The leading New Zealand treatise is P.A. Joseph’s Constitutional and Administrative Law in New Zealand.  Some of its contents is similar to that of prof. Hogg’s book: there are chapters on the sources and the history of the constitution for instance, and one on Parliamentary sovereignty, though some subjects ― such as the Crown ― are treated in much more detail in prof. Joseph’s work. There is a chapter ― just one ― on the New Zealand Bill of Rights Act 1990, though it only deals with the Bill’s application provisions, and not with the substantive rights. But much of prof. Joseph’s book deals with subjects that do not make it into prof. Hogg’s: access to information legislation, for instance; the internal workings of Parliament, including its standing orders and legislative procedure; and the officers of Parliament ―including a (brief) discussion of Parliament’s restaurant and a (brief) section on the Mace!
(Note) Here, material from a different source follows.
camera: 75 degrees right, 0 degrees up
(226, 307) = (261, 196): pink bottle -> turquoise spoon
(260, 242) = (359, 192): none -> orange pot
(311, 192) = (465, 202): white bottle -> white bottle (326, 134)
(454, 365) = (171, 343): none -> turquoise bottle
These issues aren’t just accidentally missing from prof. Hogg’s treatise of course. In Canada, we tend not to think of them as falling within the scope of constitutional law at all ― we see them, it seems to me, as discrete areas of the law. This is, in some ways, unfortunate, because gives Canadian constitutional lawyers ― and I include myself in their number ― a somewhat blinkered view of the government’s workings and the ways in which it can be held to account. At the same time, I think it is perfectly understandable that, having federalism to worry about (and to complicate matters too ― prof. Joseph only needs to describe the operations of one Parliament; prof. Hogg would need to deal the more than a dozen, counting the legislatures of territories), and devoting a great deal of attention to the Charter, we lose sight of some other issues. The (shortened) student edition of Canadian Constitutional Law is as long as Constitutional and Administrative Law in New Zealand, and of course it doesn’t cover administrative law. (A note to my students at AUT: it also every bit as expensive. I sympathize with your having to buy a very pricey textbook but, if it’s any consolation at all, at least you get the whole thing, and you won’t need to buy a separate book for Judicial Review ― you are actually getting a better deal than your Canadian counterparts.)
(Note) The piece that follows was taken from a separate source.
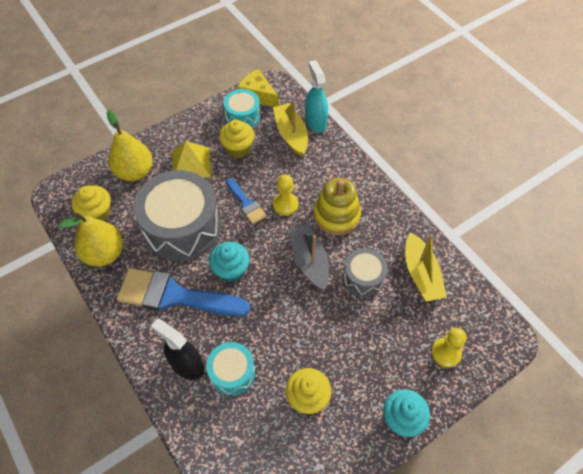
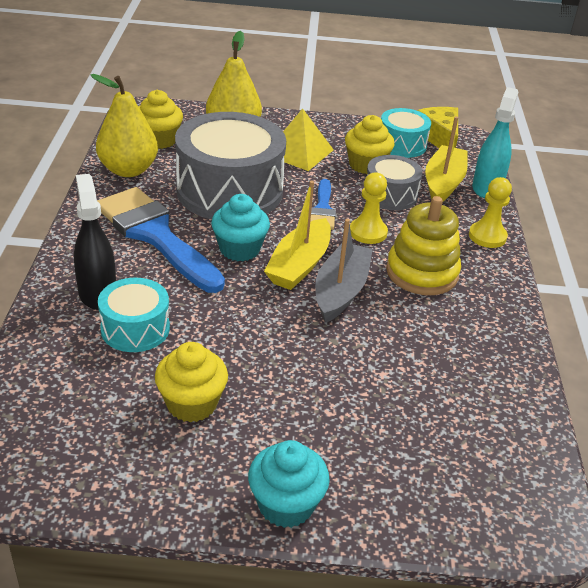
camera: 35 degrees right, 20 degrees down
(363, 277) = (393, 343): grey drum -> grey drum (390, 195)
(421, 274) = (478, 384): yellow boat -> yellow boat (299, 265)
(446, 353) = (427, 481): yellow pawn -> yellow pawn (487, 236)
Besides, there are arguably at least some issues that might have deserved to be treated as constitutional law that are missing from both the Canadian and the New Zealand accounts. Take the central banks, and the rules regarding their independence and accountability. These are critically important institutions of government, yet how many constitutional lawyers think about them at all? I’m as guilty of having this blindspot, and likely others, as anyone else of course.

So I do not mean that one approach is better than the other. I am simply trying to illustrate the point I made above ― that what we think of as “constitutional law” depends on the jurisdiction we are in, and more specifically both on the set of available rules that are constitutional in the broad theoretical sense, and on the legal culture of that polity. That culture, it is worth pointing out, evolves, so that even within the same jurisdiction, understandings of what is constitutional law change. As the late Rod Macdonald pointed out in remarks delivered at a conference to devoted to the Charter’s 25th anniversary,

[w]hen Albert Abel published the 900-page 4th edition of Bora Laskin’s leading casebook Canadian Constitutional Law in 1973, he left out the chapter on civil liberties that Laskin included in the 3rd edition on the grounds that the subject was not really constitutional law.

And by the time prof. Macdonald was speaking ― and still today ― the Charter had come to dominate the writing and thinking about constitutional law in Canada, and its teaching:

Few are the constitutional law teachers today who do not sacrifice their teaching of history, politics, institutions, practices, conventions and federalism on the altar of the Charter.

Fabien Gélinas, who taught me constitutional law at McGill, sacrificed less than just about any of his colleagues. Still, preparing to teach in a jurisdiction where institutions, practices, and conventions, are still the focus of constitutional law is an interesting, although challenging, reminder of the contingency of our own understandings.